Assignment:
List each line of the data that holds the word "green".
======== Exercise data
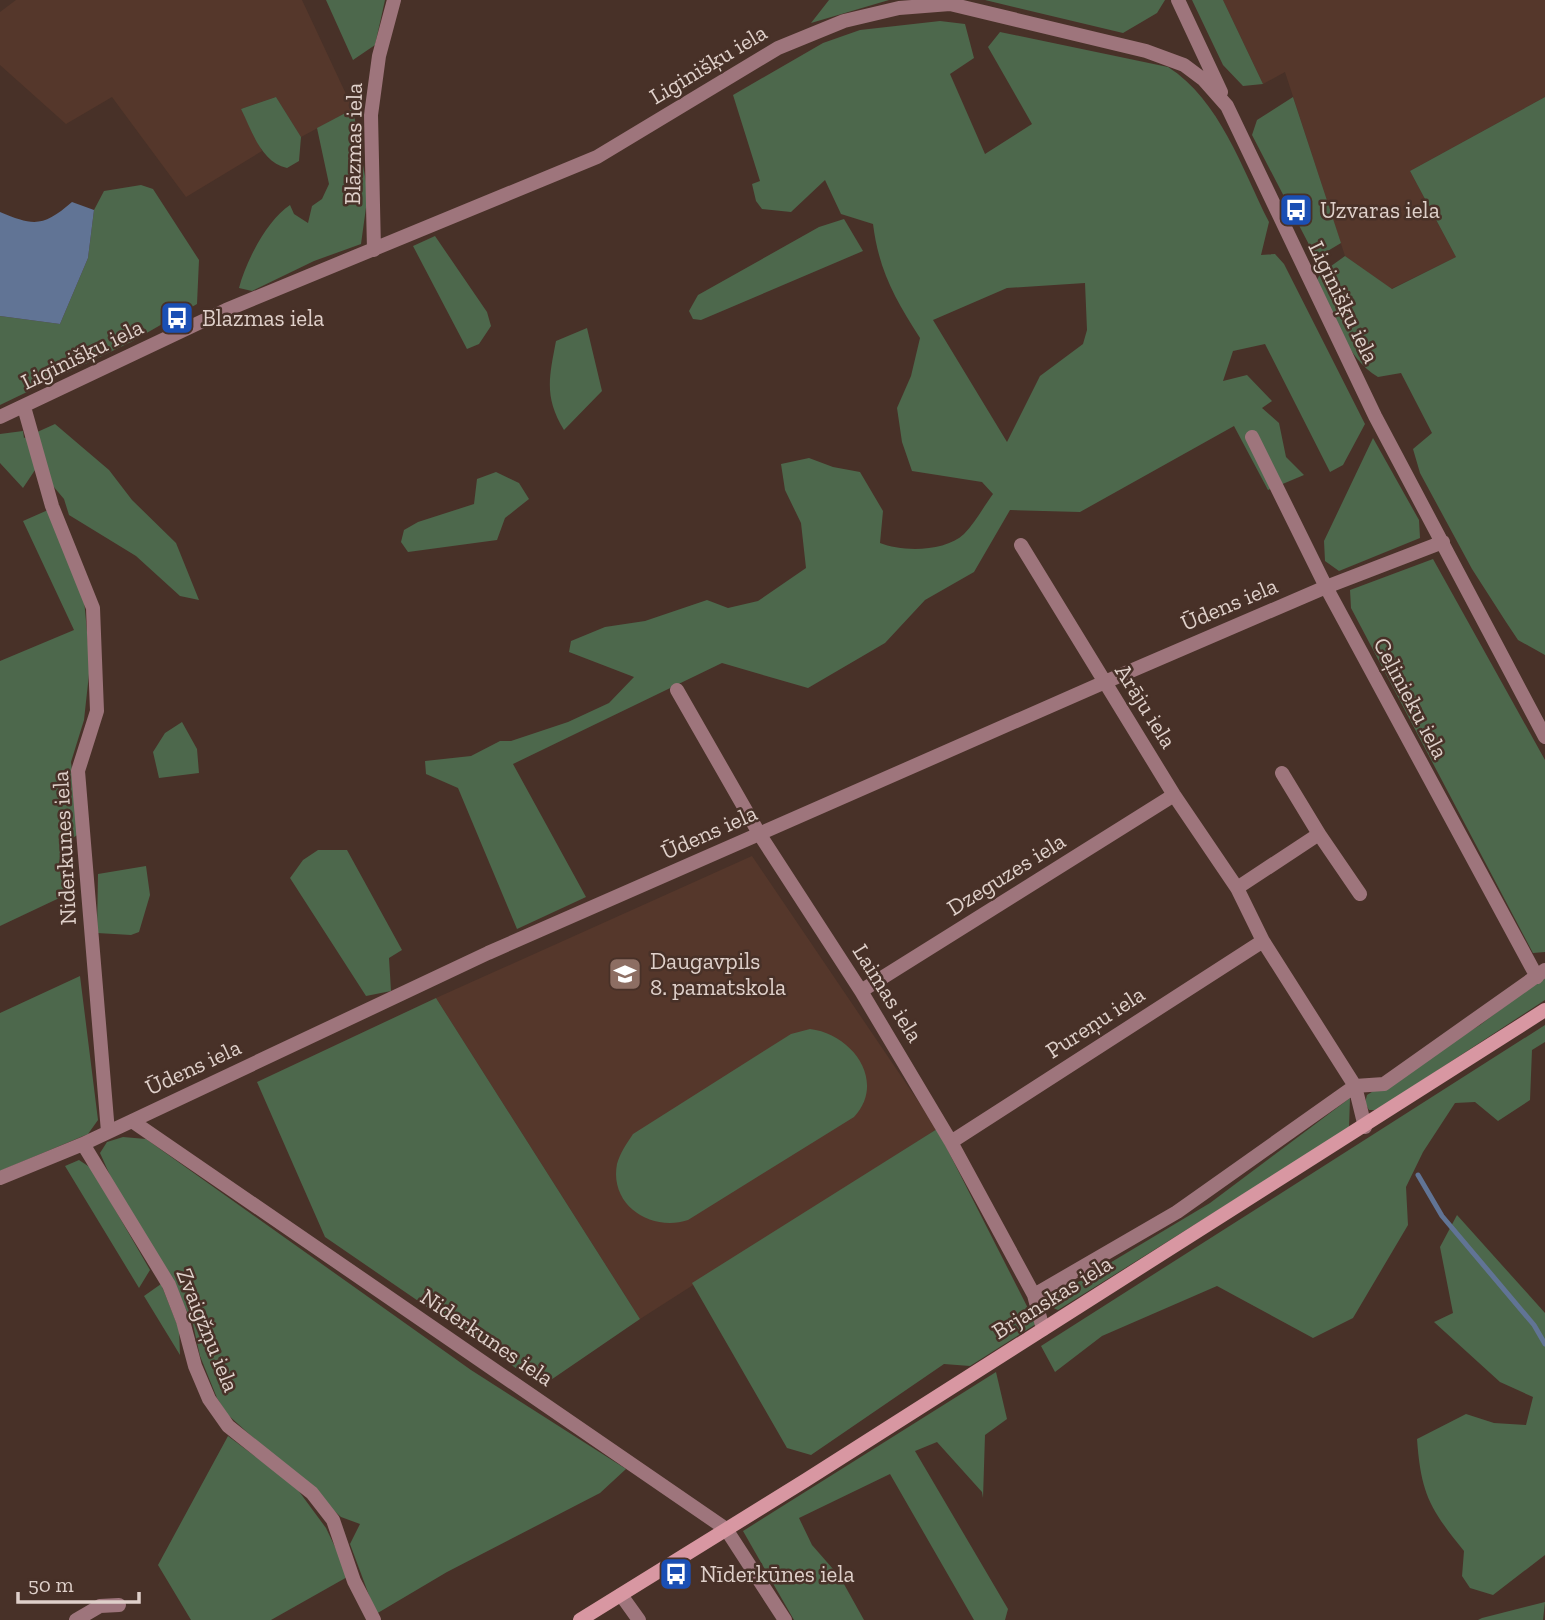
<svg xmlns="http://www.w3.org/2000/svg" width="1545" height="1620" font-family="'Zilla Slab',serif">
	<style>
		.built { fill: #55372b }
		.green { fill: #4d684c; fill-rule: evenodd }
		.water { fill: #617495 }
		.lines { fill: none; stroke-linecap: round; stroke-linejoin: round }
		.stream { stroke: #617495; stroke-width: 5 }
		.street { stroke: #9e757c; stroke-width: 14 }
		.secondary { stroke: #d897a2; stroke-width: 14 }
		.labels { text-anchor: middle; stroke-width: 5; stroke-linejoin: round; paint-order: stroke }
		.street-label { font-size: 23px; fill: #dfd0ca; stroke: #483128 }
		.poi-label { font-size: 23px; fill: #dfd0ca; stroke: #483128; text-anchor: start }
	</style>
	<rect width="100%" height="100%" fill="#483128"/>
	<path class="built" d="M16 0H302L353 109 301 137 276 97 241 109 262 151 186 197 112 97 66 124 0 65V12Z
		M1223 0H1545V97L1410 171 1456 257 1391 289 1345 256 1285 72 1263 84Z
		M752 856 937 1129 640 1319 436 998Z"/>
	<path class="green" d="M326 0H385L375 45 353 60Z
		M829 0H889L811 23Z
		M985 0H1165L1157 13 1123 33Z
		M1192 0H1223L1263 84 1243 86 1223 65Z
		M940 21 965 24 974 58 950 74 985 154 1032 124 988 47 1000 32 1168 67C1220 100 1242 169 1269 222L1261 255 1275 254 1284 264 1365 424 1343 465 1330 472 1265 344 1233 351 1223 381 1247 375 1272 401 1262 408 1279 423 1286 457 1304 475 1268 490 1234 426 1080 512 1010 510 974 572 925 600 885 643 808 688 722 663 513 764 586 897 517 929 458 788 426 774 425 761 471 756 500 741H511L568 722 609 703 634 677 569 652 571 641 605 627 645 621 707 600 728 608 758 601 806 568 801 523 785 490 781 464 809 458 833 467 860 472 883 511 880 543C902 552 945 552 964 534 975 523 984 506 993 494L982 482 912 471 902 442 897 408 911 376 920 338C895 299 879 271 873 224L841 214 825 180 791 212 762 209 756 201 752 184 760 181 733 95 823 43 860 30ZM1085 283 1087 330 1083 344 1040 376 1007 442 933 320 1007 288Z
		M276 97 301 137 299 161 287 168C261 162 252 131 241 109Z
		M1293 97 1341 243 1316 258 1252 135 1257 120Z
		M1545 97V655L1518 640 1506 622 1472 569 1420 473 1413 449 1432 433 1401 373 1378 377C1347 359 1332 313 1316 282L1320 274 1345 256 1392 289 1456 257 1410 171Z
		M353 109 368 193 361 244 314 261 252 291 239 288C246 261 267 220 290 205L294 214 308 223 312 206 322 199 329 184 317 128Z
		M141 185 153 189 199 260 197 304 131 342 0 405V316L60 324 88 258 94 210 104 191Z
		M844 219 863 251 701 320 693 319 689 311 698 295 819 227Z
		M435 236 487 312 491 326 479 344 467 349 413 246Z
		M587 328 602 391 564 430C544 397 549 378 556 341Z
		M55 424 109 470 132 500 176 543 199 600 180 596 136 556 69 515 64 499 37 467 23 488 0 463V434L23 431 24 438Z
		M1373 438 1419 520 1420 538 1339 571 1325 561 1324 541Z
		M496 472 519 483 529 499 505 518 497 540 408 552 401 542 404 530 418 522 474 504 477 479Z
		M48 510 84 599 90 665 84 720 71 762 79 834 63 844 58 867 72 892 0 926V661L74 630 23 521Z
		M1433 559 1545 760V952L1533 953 1351 608 1350 590Z
		M182 722 197 749 199 773 159 778 153 752 165 733Z
		M318 850H347L402 950 389 958 391 991 366 996 290 878 303 860Z
		M146 866 150 895 139 932 131 935 97 933 98 874Z
		M80 976 98 1120 88 1134 0 1171V1013Z
		M1545 976V1000L1386 1104 1375 1110H1369L1365 1103 1367 1095 1480 1025Z
		M436 998 640 1319 542 1386 325 1237 257 1082Z
		M1545 1025V1042L1532 1050 1530 1100 1498 1121 1475 1102 1455 1103 1423 1152 1406 1187 1408 1225 1353 1318 1313 1338 1217 1286 1102 1336 1055 1372 1041 1346Z
		M810 1029C852 1034 887 1081 854 1117L688 1220C652 1232 609 1206 617 1164 620 1153 627 1143 633 1134L791 1034Z
		M1350 1098 1349 1128 1058 1310 1051 1307 1053 1297 1210 1203Z
		M937 1129 1036 1324 970 1366 944 1364 811 1455 787 1448 692 1283Z
		M123 1137 146 1139 471 1370 626 1469 600 1493 447 1572 376 1614 350 1544 360 1524 341 1517 227 1414 217 1398 200 1356 192 1320 113 1182 100 1153 107 1142Z
		M79 1160 91 1168 150 1270 139 1288 65 1166Z
		M1457 1215 1545 1313V1555L1493 1595 1470 1588 1462 1576 1464 1551C1430 1509 1421 1494 1417 1439L1466 1414 1494 1423 1526 1425 1533 1397 1500 1382 1434 1322 1453 1313 1440 1247Z
		M161 1284 179 1329 180 1355 144 1296Z
		M996 1372 1007 1419 985 1435 983 1498 982 1492 937 1442 915 1451 1008 1609 1005 1620H974L890 1474 799 1518 812 1545 840 1577 864 1620H794L743 1531Z
		M228 1436 295 1486 326 1528 349 1576 271 1620H191L158 1565Z
		M1545 1602 1543 1620H1478L1482 1618Z"/>
	<path class="water" d="M72 202 94 210 88 258 60 324 0 316V212C35 227 44 226 72 202Z"/>
	<g class="lines">
		<path class="stream" d="M1418 1175 1442 1216 1534 1325 1545 1344"/>
		<path class="street" d="M1178 0 1221 92
			M374 250 371 115 379 56 394 0
			M24 407 52 506 93 608 97 711 78 771 108 1132
			M0 417 226 310 597 157 778 48 844 21 899 8 950 4 1146 51 1184 65 1204 80 1227 106 1375 416 1545 737
			M1252 437 1326 587 1537 977
			M1021 545 1174 795 1237 888 1263 941 1355 1086 1365 1127
			M677 690 760 835 861 991 951 1142 1034 1295 1043 1329
			M1282 773 1319 834
			M1237 888 1319 834 1360 894
			M861 991 1174 795
			M132 1121 726 1529 785 1620
			M951 1142 1263 941
			M83 1144 169 1285 183 1321 195 1366 209 1399 228 1426 312 1493 333 1520 354 1581 374 1620
			M0 1178 83 1144 488 953 1105 682 1326 587 1443 542
			M1034 1295 1177 1212 1355 1086 1384 1084 1545 970
			M621 1595 639 1620
			M76 1620 100 1606 119 1605"/>
		<path class="secondary" d="M580 1620 806 1480 1545 1010"/>
	</g>
	<defs>
		<symbol id="bus-square" viewBox="-11 -11 22 22"><rect x="-9" y="-9" width="18" height="18" rx="4" fill="#1a4fb4" stroke="#483128"/><path d="M-5-6H5V4H4V6H2V4H-2V6H-4V4H-5ZM-3.5-4V0h7V-4ZM-3.5 1.2v1.5H-2V1.2ZM2 1.2v1.5H3.5V1.2Z" fill="#fff"/></symbol>
		<symbol id="school-square" viewBox="-11 -11 22 22"><rect x="-9" y="-9" width="18" height="18" rx="4" fill="#8d6e63" stroke="#483128"/><path d="M0-5L7-2L0 1L-7-2ZM-4 1L0 2.5L4 1V4Q0 6-4 4Z" fill="#fff"/></symbol>
	</defs>
	<g fill-rule="evenodd">
		<use href="#bus-square" x="1277" y="191" width="38" height="38"/>
		<use href="#bus-square" x="158" y="299" width="38" height="38"/>
		<use href="#school-square" x="606" y="955" width="38" height="38"/>
		<use href="#bus-square" x="657" y="1555" width="38" height="38"/>
	</g>
	<g class="labels">
		<g class="street-label">
			<text transform="translate(708 64) rotate(-31)" y="8">Liginišķu iela</text>
			<text transform="translate(353 144) rotate(-89)" y="8">Blāzmas iela</text>
			<text transform="translate(1344 302) rotate(64)" y="8">Liginišķu iela</text>
			<text transform="translate(82 354) rotate(-26)" y="8">Liginišķu iela</text>
			<text transform="translate(1229 604) rotate(-23)" y="8">Ūdens iela</text>
			<text transform="translate(1411 698) rotate(62)" y="8">Ceļinieku iela</text>
			<text transform="translate(1146 706) rotate(58)" y="8">Arāju iela</text>
			<text transform="translate(709 832) rotate(-24)" y="8">Ūdens iela</text>
			<text transform="translate(64 848) rotate(-93)" y="8">Niderkunes iela</text>
			<text transform="translate(1006 874) rotate(-32)" y="8">Dzeguzes iela</text>
			<text transform="translate(888 993) rotate(58)" y="8">Laimas iela</text>
			<text transform="translate(1095 1022) rotate(-33)" y="8">Pureņu iela</text>
			<text transform="translate(193 1067) rotate(-25)" y="8">Ūdens iela</text>
			<text transform="translate(1052 1297) rotate(-32)" y="8">Brjanskas iela</text>
			<text transform="translate(208 1330) rotate(68)" y="8">Zvaigžņu iela</text>
			<text transform="translate(487 1337) rotate(34)" y="8">Niderkunes iela</text>
		</g>
		<g class="poi-label">
			<text x="1320" y="218">Uzvaras iela</text>
			<text x="202" y="326">Blazmas iela</text>
			<text x="650" y="969">Daugavpils<tspan x="650" dy="26">8. pamatskola</tspan></text>
			<text x="700" y="1582">Nīderkūnes iela</text>
		</g>
	</g>
	<path d="M18 1592v10h121v-10" fill="none" stroke="#dfd0ca" stroke-width="3.5"/>
	<text x="28" y="1592" font-size="21" fill="#dfd0ca" stroke="#483128" stroke-width="5" paint-order="stroke">50 m</text>
</svg>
================
Expected answer:
		.green { fill: #4d684c; fill-rule: evenodd }
	<path class="green" d="M326 0H385L375 45 353 60Z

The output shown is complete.